As described above in detail, according to the variable damping mass damper of the present invention, since the rotation resistance corresponding to the viscosity of the electrorheological fluid is applied to the rotating member and the ball screw, it is provided inside the casing. By changing the voltage applied between the electrode and the electrode provided outside the rotating member, that is, the voltage applied to the electrorheological fluid, the rotation resistance applied to the ball screw, that is, the damping constant and the natural period of the variable damping mass damper are changed. become. Therefore,
The variable damping constant and natural period can be realized with a compact and simple configuration.

[Brief description of the drawings]

FIG. 1 is a front view schematically showing an overall configuration of a variable damping mass damper according to one embodiment of the present invention.

FIG. 2 is a front sectional view schematically illustrating a damping device of a variable damping mass damper according to an embodiment of the present invention.

FIG. 3 is a side sectional view schematically illustrating a damping device of a variable damping mass damper according to an embodiment of the present invention.

FIG. 4 is a front view schematically showing a state of a variable damping mass damper according to an embodiment of the present invention when vibrating.

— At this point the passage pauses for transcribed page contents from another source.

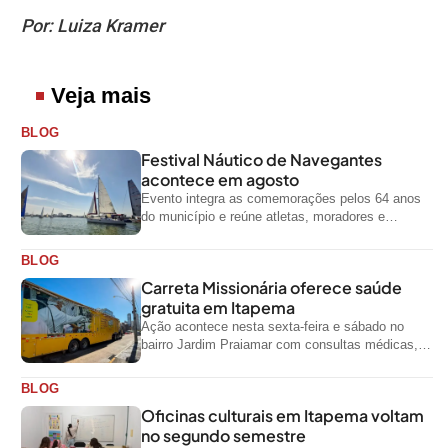
Por: Luiza Kramer
Veja mais
BLOG
Festival Náutico de Navegantes
acontece em agosto
Evento integra as comemorações pelos 64 anos
do município e reúne atletas, moradores e
visitantes entre os dias 28 e...
BLOG
Carreta Missionária oferece saúde
gratuita em Itapema
Ação acontece nesta sexta-feira e sábado no
bairro Jardim Praiamar com consultas médicas,
odontológicas e outros serviços gratuitos
BLOG
Oficinas culturais em Itapema voltam
no segundo semestre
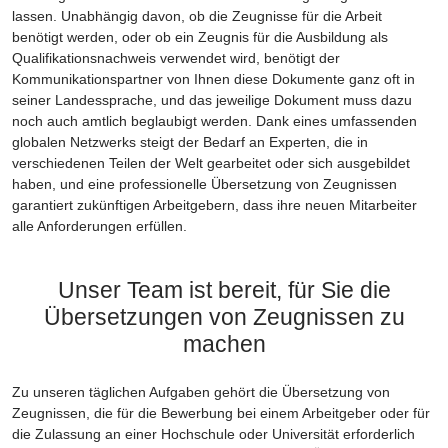
lassen. Unabhängig davon, ob die Zeugnisse für die Arbeit
benötigt werden, oder ob ein Zeugnis für die Ausbildung als
Qualifikationsnachweis verwendet wird, benötigt der
Kommunikationspartner von Ihnen diese Dokumente ganz oft in
seiner Landessprache, und das jeweilige Dokument muss dazu
noch auch amtlich beglaubigt werden. Dank eines umfassenden
globalen Netzwerks steigt der Bedarf an Experten, die in
verschiedenen Teilen der Welt gearbeitet oder sich ausgebildet
haben, und eine professionelle Übersetzung von Zeugnissen
garantiert zukünftigen Arbeitgebern, dass ihre neuen Mitarbeiter
alle Anforderungen erfüllen.
Unser Team ist bereit, für Sie die
Übersetzungen von Zeugnissen zu
machen
Zu unseren täglichen Aufgaben gehört die Übersetzung von
Zeugnissen, die für die Bewerbung bei einem Arbeitgeber oder für
die Zulassung an einer Hochschule oder Universität erforderlich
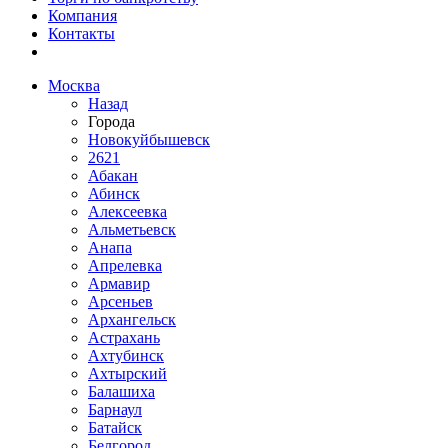
Компания
Контакты
Москва
Назад
Города
Новокуйбышевск
2621
Абакан
Абинск
Алексеевка
Альметьевск
Анапа
Апрелевка
Армавир
Арсеньев
Архангельск
Астрахань
Ахтубинск
Ахтырский
Балашиха
Барнаул
Батайск
Белгород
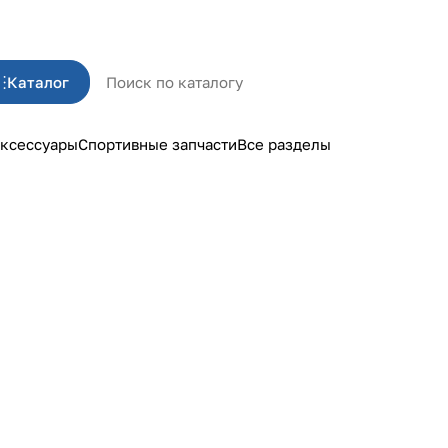
Каталог
ксессуары
Спортивные запчасти
Все разделы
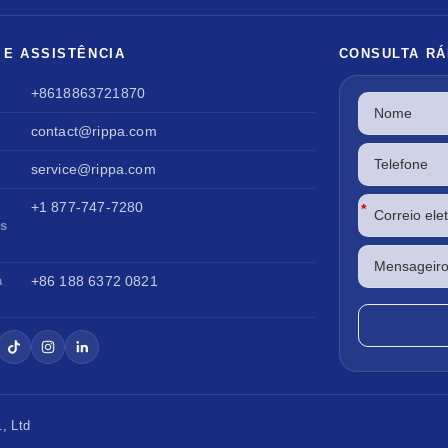
 E ASSISTÊNCIA
CONSULTA RÁ
+8618863721870
contact@rippa.com
service@rippa.com
+1 877-747-7280
*
os
a
+86 188 6372 0821
, Ltd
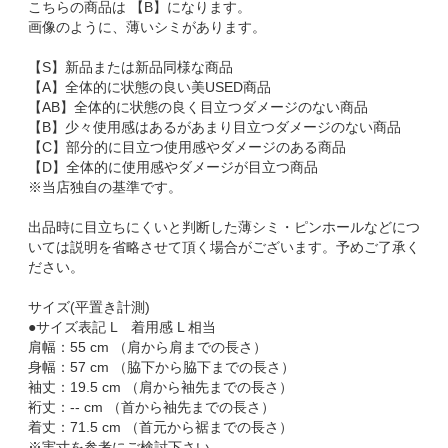
こちらの商品は 【B】になります。
画像のように、薄いシミがあります。
【S】新品または新品同様な商品
【A】全体的に状態の良い美USED商品
【AB】全体的に状態の良く目立つダメージのない商品
【B】少々使用感はあるがあまり目立つダメージのない商品
【C】部分的に目立つ使用感やダメージのある商品
【D】全体的に使用感やダメージが目立つ商品
※当店独自の基準です。
出品時に目立ちにくいと判断した薄シミ・ピンホールなどにつ
いては説明を省略させて頂く場合がございます。予めご了承く
ださい。
サイズ(平置き計測)
●サイズ表記 L 着用感 L 相当
肩幅：55 cm （肩から肩までの長さ）
身幅：57 cm （脇下から脇下までの長さ）
袖丈：19.5 cm （肩から袖先までの長さ）
裄丈：-- cm （首から袖先までの長さ）
着丈：71.5 cm （首元から裾までの長さ）
※実寸を参考にご検討下さい。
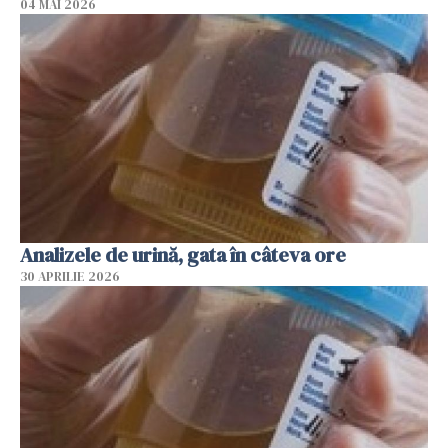
04 MAI 2026
Analizele de urină, gata în câteva ore
30 APRILIE 2026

FIG. 5 is a front view schematically showing an entire configuration of a variable damping mass damper according to another embodiment of the present invention.

[Explanation of symbols]

 DESCRIPTION OF SYMBOLS 1 Variable damping mass damper 2 Installation part 3 Laminated rubber 4 Weight part 7 Reaction table 10 Ball screw 12 Casing 15, 17 Electrode 16 Rotating member 18 Electro-rheological fluid

──────────────────────────────────────────────────続 き Continued on the front page (72) Inventor Fumie Ishikawa 1-3-2 Shibaura, Minato-ku, Tokyo Shimizu Corporation (72) Inventor Yoshihiro Kurita 1-2-2 Shibaura, Minato-ku, Tokyo No. 3 Inside Shimizu Corporation (72) Inventor Shoji Hayashi 1-3-2 Shibaura, Minato-ku, Tokyo Inside Shimizu Corporation (56) Reference JP-A-60-57029 (JP, A) Kaihei 4-237778 (JP, A) JP-A 64-6765 (JP, U) (58) Fields investigated (Int. Cl. ⁷ , DB name) E04H 9/02 341 F16F 9/12 F16F 9/53 F16F 15/02-15/04

Claims (1)

(57) [Claims] 1. A laminated rubber having one end fixed to an installation portion, a weight portion fixed to the other end of the laminated rubber, a reaction table having one end fixed to the installation portion, A mass damper having a ball screw screwed to the other end side so as to extend along the surface direction of the laminated rubber and rotatably supported by the weight portion, wherein the ball screw is fixed to the weight portion and inserted. Together with a casing provided with electrodes on the inside, and a rotating member fixed to the ball screw inside the casing and provided with electrodes on the outside, and inside the casing,
A variable damping mass damper characterized by enclosing an electrorheological fluid whose viscosity is controlled by an applied voltage.